The legislation calls for a non-profit bank offering low-cost checking and savings accounts, ATMs, mobile banking and low-interest loans to be established in post offices.

Several progressive organizations endorsed the bill.

“Instead of wrecking a beloved American institution that is enshrined in our Constitution and is crucial to our democracy, we should be strengthening the Postal Service with postal banking,” Susan Harley, managing director of Public Citizen’s Congress Watch division, said. “At a time when the Trump administration and his postmaster general are focused on dismantling the Postal Service, privatizing it and handing it over to greedy corporations, it’s fantastic to see Sanders and Gillibrand taking the opposite approach.”

The legislation does not have sufficient support to pass Congress right now and time is running short on this Congress.
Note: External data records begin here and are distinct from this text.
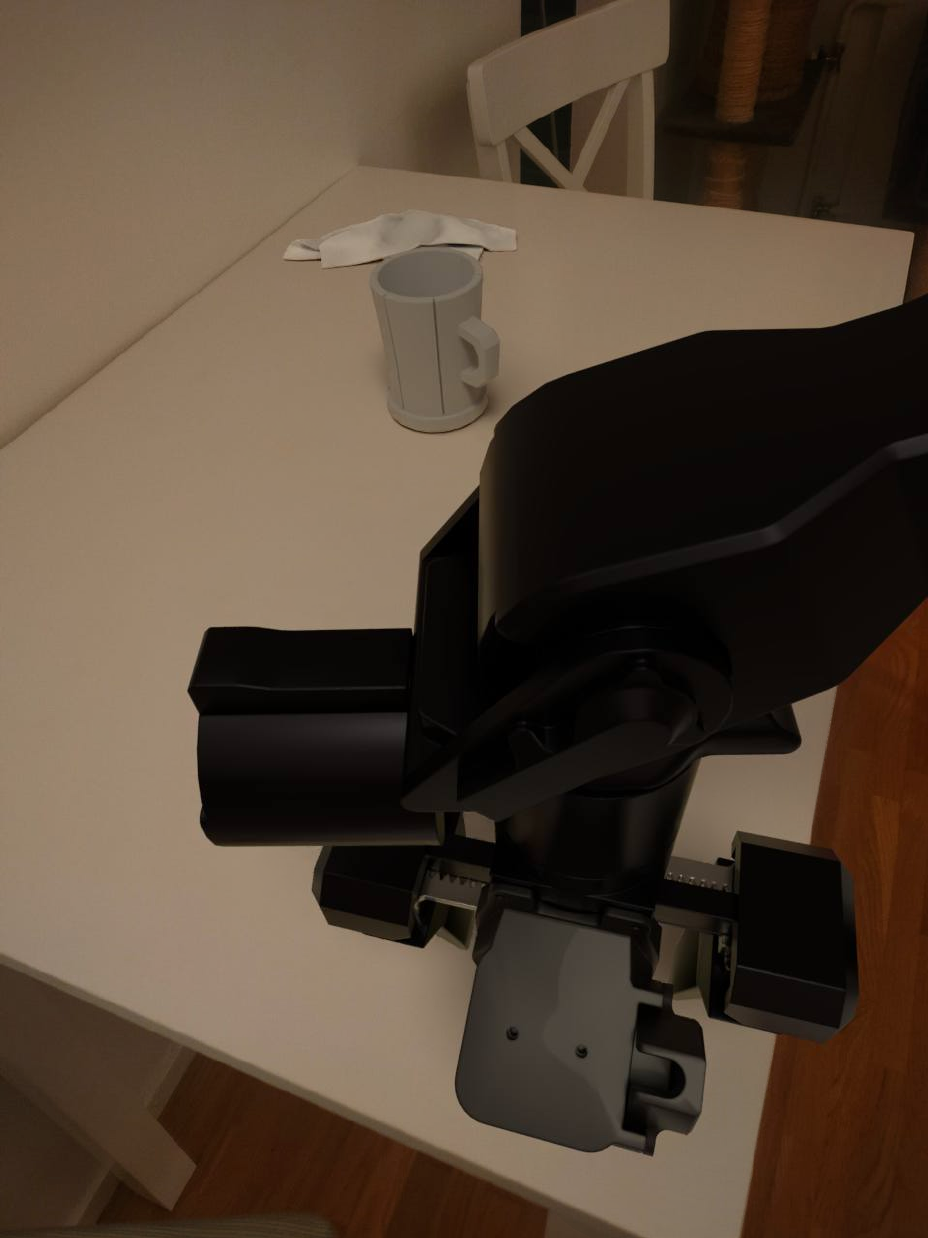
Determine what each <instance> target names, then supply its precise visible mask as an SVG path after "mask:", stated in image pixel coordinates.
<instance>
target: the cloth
mask: <svg viewBox="0 0 928 1238" xmlns="http://www.w3.org/2000/svg"><path fill="white" fill-rule="evenodd" d="M516 235H517V232H516V229H513V228H509V227H506V226H503V225H500V224H495V223H492V224H491V223H486V222H483V221H480V220H478V219H475V218H462V217H458V216H456V215H452V214H449V213H447V214H446V213H445V214H442V213H441V214H439V213H435V212H430V211H426V210H421V209H412V208H408V209H406V210H405V211H403V212H401V213H400V212H399V213H398V212H397V213H396V212H390V213H386V214H381V215H377V216H376V217H374V219H372V220H368V221H365V222H362V223H361V222H360V223H353V224H352V225H348V226H345V227H343V228H339V229H336V230H334V231H331V232H329V233H326V234H325V235H323V236H321V237H318V238H302V239H301V238H300V239H294V240H293V241H292V242H290V243H289V244H288V245H287V247H286V250H285V251H284V253H283V255H282V258H283V260H287V261H288V260H289V261H307V260H321V261H320V263H321V269H322V270H324V269H325V270H326V269H332V268H333V269H334V268H342V267H351V266H357V265H361V264H366V263H370V262H373V261H378V260H385V259H386V258H389V257H390V256H392V255H395V254H397V253H400V252H403V251H407V250H412V249H417V248H418V249H419V251H420V248H429V247H440V248H451V249H455V250H459V251H462V252H465V253H468V254H469V255H471V256H473V257H475V258H476V259H477V260H478V261H479V260H480V258H481V255H482V254H483V252H484V250H485V249H486V250H488V251H490V252H492V253H493V252H515V251H517V250H518V244H517V239H516V237H517V236H516Z"/></svg>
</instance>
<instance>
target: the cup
mask: <svg viewBox="0 0 928 1238" xmlns="http://www.w3.org/2000/svg"><path fill="white" fill-rule="evenodd" d="M368 283H369V287H370V292H371V296H372V300H373V305H374V309H375V314H376V318H377V322H378V327H379V331H380V336H381V341H382V345H383V346H382V347H383V351H384V356H385V362H386V363H385V364H386V368H387V372H388V373H387V375H388V379H389V386H388V387H387V391H386V393H387V394H386V400H387V408H388V410H389V413H390V414H391V418H393V419H394V420H395V421H396V422H398V423H399V424H401V425H402V426H405V427H407V428H409V429H412V430H414V431H417V432H425V433H431V434H432V433H446V432H451V431H454V430H458V429H461V428H463V427H465V426H467V425H469V424H471V423H473V422H474V421H475V420H476V419H478V418H479V417H480V416H481V415H482V414H483V413H484V411H485V410H486V407H487V406H488V404H489V403H488V402H489V400H488V399H489V398H488V383H490V382H491V381H493V380H494V379H495V378H496V377H498V376H499V374H500V373H499V371H500V351H501V339H500V337H499V335H498V333H497V332H496V329H494V328H493V327H491V326H490V325H489V324H487V323H486V322H484V321H482V308H483V306H482V305H483V286H484V285H483V284H484V267H483V265H482V264H481V263H480V261H479V260H477V259H476V258H475V257H473V256H471V255H469V254H468V253H465V252H462V251H459V250H455V249H451V248H440V247H429V248H420V251H419V249H418V248H417V249H412V250H407V251H403V252H400V253H397V254H395V255H392V256H390V257H389V258H386V259H382V261H380V262H378V263H377V264H376V265H375V266H374V268H373V269H372V271H371V272H370V274H369V281H368Z"/></svg>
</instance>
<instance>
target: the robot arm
mask: <svg viewBox="0 0 928 1238" xmlns="http://www.w3.org/2000/svg"><path fill="white" fill-rule="evenodd" d="M415 596H416V597H415V609H414V610H415V611H414V623H413V628H412V627H389V628H388V627H387V628H383V627H382V628H344V629H343V628H342V629H334V628H333V629H293V630H292V629H279V628H270V627H262V626H252V625H251V626H250V625H249V626H247V625H242V626H240V625H238V626H237V625H236V626H210V627H208V628H207V629H206V630H205V631H204V632H203V636H202V639H201V642H200V645H199V649H198V652H197V656H196V659H195V663H194V666H193V669H192V672H191V677H190V679H189V682H188V686H187V690H186V692H187V695H188V696H189V698H190V700H191V702H192V703H193V706H194V707H195V710H196V711H197V713H198V719H197V720H198V722H197V739H196V764H197V765H196V768H197V782H198V789H199V795H200V802H201V809H200V813H199V824H200V828H201V830H202V832H203V834H204V835H205V838H206V839H207V840H208V841H209V842H210V843H212V844H213V846H215V847H217V846H218V847H222V848H223V847H224V848H245V847H246V848H251V847H253V848H257V847H259V848H260V847H261V848H263V847H264V848H265V847H266V848H267V847H268V848H269V847H273V848H274V847H321V850H320V852H319V855H318V858H317V860H316V863H315V865H314V868H313V874H312V884H311V893H312V895H313V897H314V898H315V901H316V903H317V905H318V907H319V909H320V911H321V913H322V915H323V916H324V919H325V921H326V923H327V925H328V926H332V927H336V928H340V929H345V930H349V931H352V932H356V933H361V934H362V935H365V936H367V937H372V938H376V939H382V940H385V941H388V942H393V943H397V944H401V945H406V946H409V947H414V948H417V949H425V948H426V946H427V945H428V944H429V943H430V941H432V939H433V938H434V936H435V935H436V936H437V937H438V938H440V939H442V940H444V941H446V942H447V943H449V944H451V945H452V946H454V947H456V948H457V949H459V950H463V951H469V948H470V945H471V941H472V937H473V933H474V926H475V929H476V935H475V939H474V944H473V948H472V951H471V959H472V962H473V964H474V965H475V966H476V969H475V973H474V977H473V982H472V987H471V992H470V997H469V1003H468V1006H467V1007H468V1008H467V1013H466V1017H465V1025H464V1028H463V1033H462V1037H461V1038H462V1039H461V1044H460V1048H459V1054H458V1059H457V1065H456V1070H455V1076H454V1091H455V1095H456V1099H457V1102H458V1104H459V1106H460V1107H461V1109H462V1111H463V1112H464V1113H465V1114H466V1115H467V1116H468V1117H469V1118H471V1119H472V1120H474V1121H475V1122H477V1123H480V1124H483V1125H486V1126H489V1127H493V1128H495V1129H500V1130H503V1131H506V1132H511V1133H514V1134H518V1135H522V1136H525V1137H528V1138H533V1139H536V1140H540V1141H543V1142H547V1143H550V1144H553V1145H557V1146H560V1147H564V1148H567V1149H571V1150H575V1151H578V1152H582V1153H589V1154H593V1153H600V1152H602V1151H605V1150H607V1149H608V1148H610V1147H615V1148H619V1149H623V1150H627V1151H630V1152H634V1153H637V1154H642V1155H644V1156H648V1157H651V1158H653V1157H654V1154H655V1150H656V1142H657V1137H658V1135H659V1134H660V1133H661V1132H664V1131H669V1132H672V1133H677V1134H680V1135H685V1136H688V1135H689V1134H691V1133H692V1132H693V1130H694V1128H695V1127H696V1125H697V1122H698V1120H699V1118H700V1117H701V1114H702V1112H703V1103H704V1094H705V1093H704V1092H705V1083H706V1073H707V1057H706V1046H705V1039H704V1030H703V1027H702V1025H701V1024H700V1023H699V1021H698V1020H697V1019H695V1018H692V1017H688V1016H683V1015H680V1014H676V1013H675V1011H674V1009H673V1008H674V1007H673V1001H678V1002H679V1001H689V1000H690V1001H691V1000H700V999H701V1000H702V1003H703V1006H704V1009H705V1012H706V1016H707V1017H708V1019H712V1020H716V1021H720V1022H725V1023H729V1024H732V1025H736V1026H740V1027H745V1028H749V1029H753V1030H757V1031H762V1032H766V1033H770V1034H774V1035H785V1036H788V1037H793V1038H796V1039H800V1040H805V1041H809V1042H812V1043H813V1042H814V1043H818V1044H821V1045H824V1044H825V1043H827V1042H828V1041H829V1040H830V1039H832V1038H833V1037H835V1036H836V1035H837V1034H838V1033H840V1031H842V1030H843V1029H844V1028H845V1027H846V1026H847V1025H848V1024H849V1023H850V1022H851V1021H853V1020H854V1018H855V1017H856V1012H857V1008H858V1003H859V997H860V979H859V964H858V963H859V961H858V960H859V958H858V940H857V927H856V926H857V925H856V923H857V922H856V903H855V887H854V886H855V885H854V876H853V875H852V874H851V872H850V871H849V869H848V868H847V867H846V865H845V864H844V863H843V861H842V860H841V859H840V857H839V856H838V854H837V853H836V852H835V850H834V849H833V848H829V847H824V846H818V845H814V844H807V843H804V842H803V843H802V842H798V841H792V840H788V839H783V838H777V837H773V836H772V837H771V836H767V835H762V834H756V833H752V832H746V831H741V830H736V831H735V835H734V837H733V839H732V841H731V846H730V847H731V849H730V858H724V857H717V858H716V860H715V863H710V862H704V861H699V860H694V859H689V858H684V857H680V856H675V855H673V851H674V848H675V844H676V841H677V838H678V835H679V832H680V829H681V825H682V822H683V819H684V815H685V812H686V809H687V805H688V802H689V800H690V796H691V793H692V790H693V786H694V783H695V780H696V777H697V774H698V770H699V766H700V764H701V761H702V758H706V757H712V756H757V755H758V756H761V755H762V756H765V755H767V756H769V755H773V756H774V755H789V754H792V753H794V752H796V751H798V750H799V749H800V747H801V746H802V741H803V738H802V734H801V731H800V728H799V724H798V721H797V718H796V714H795V711H794V708H793V704H795V703H798V702H800V701H803V700H805V699H808V698H811V697H813V696H817V695H819V694H821V693H824V692H826V691H829V690H831V689H833V688H835V687H838V686H840V685H841V684H842V683H844V682H845V681H846V680H847V679H848V678H850V676H851V675H852V674H853V673H854V672H855V671H857V669H858V668H860V667H861V666H862V664H863V663H864V662H865V661H866V660H867V659H868V658H869V657H870V656H871V655H873V653H874V652H875V651H876V650H877V649H878V648H879V647H880V646H881V645H883V643H884V642H885V641H886V640H887V639H888V638H889V637H890V636H891V635H892V634H893V633H894V632H895V631H896V630H897V629H898V628H899V627H900V626H901V625H902V624H903V623H904V622H905V620H907V619H908V618H909V616H911V615H912V613H913V612H914V611H915V610H916V609H918V608H919V606H920V605H921V604H922V603H923V602H925V600H926V599H927V598H928V292H927V293H924V294H923V295H920V296H918V297H915V298H914V299H912V300H909V301H906V302H904V303H901V304H899V305H897V306H893V307H890V308H886V309H884V310H880V311H877V312H874V313H870V314H866V315H864V316H860V317H857V318H854V319H850V320H848V321H844V322H841V323H838V324H834V325H829V326H823V327H798V328H797V327H796V328H793V327H792V328H753V329H752V328H751V329H749V328H747V329H742V328H741V329H711V330H703V331H698V332H695V333H692V334H689V335H686V336H683V337H681V338H677V339H674V340H673V339H672V340H671V341H668V342H664V343H661V344H658V345H654V346H652V347H649V348H646V349H643V350H639V351H636V352H633V353H629V354H627V355H624V356H623V355H622V356H620V357H616V358H614V359H611V360H607V361H605V362H602V363H599V364H595V365H592V366H589V367H585V368H583V369H580V370H579V369H578V370H576V371H574V372H570V373H568V374H564V375H562V376H560V377H557V378H555V379H552V380H550V381H548V382H545V383H544V384H542V385H540V386H539V387H537V388H536V389H535V390H533V391H532V392H530V393H529V394H527V395H526V396H524V397H522V398H521V399H520V400H518V401H517V402H516V403H514V404H513V405H512V406H511V407H510V408H509V409H508V410H507V411H506V412H505V413H504V414H503V416H502V417H501V418H499V420H498V421H497V422H496V423H495V425H494V428H493V437H492V438H491V440H490V441H489V444H488V447H487V450H486V453H485V456H484V459H483V462H482V465H481V468H480V470H479V484H478V485H477V486H476V488H474V490H473V491H472V492H471V493H470V494H469V495H468V496H467V498H466V499H465V500H464V501H463V502H462V503H461V504H460V505H459V507H458V508H457V509H456V510H455V511H454V512H453V513H452V514H451V516H450V517H449V518H448V519H447V520H446V521H445V522H444V523H443V524H442V526H441V527H440V528H439V529H438V530H437V531H436V533H435V534H433V536H432V537H431V538H430V539H429V540H428V542H427V543H426V544H425V545H424V546H423V547H422V548H421V550H420V551H419V558H418V571H417V583H416V595H415ZM467 812H468V813H476V814H479V815H480V816H482V817H485V818H487V819H489V820H491V821H493V827H494V841H489V840H483V839H479V838H475V837H469V836H467V831H466V823H465V816H464V813H467ZM669 878H670V879H669ZM473 883H475V884H474V885H473ZM482 885H483V886H482ZM702 885H703V886H702ZM474 923H475V924H474ZM662 925H664V926H665V925H666V926H670V927H675V928H680V929H683V932H682V935H681V937H680V939H679V941H678V943H677V945H676V948H675V950H674V953H673V956H672V957H673V958H672V961H671V965H670V970H669V974H668V982H665V981H663V982H662V981H661V980H657V979H653V978H654V975H655V973H656V970H657V967H658V964H659V962H660V958H661V957H660V956H661V946H662V935H663V926H662Z"/></svg>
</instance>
However, if Democratic nominee Joe Biden is elected president or the Democrats take control of the Senate, the issue could resurface.

This year’s Democratic platform mentions postal banking as an option that should be explored.

In recent years, studies have produced conflicting estimates of the costs or benefits of postal banking. Several years ago, the Postal Service’s Inspector General said that expanding the financial products that post offices offer would generate $1.1 billion annually.

However, a more recent Government Accountability Office study said that postal banking would require significant investments in technology and employee training. The GAO estimated that considering the cost involved, postal banking would generate between $100 million and $200 million a year.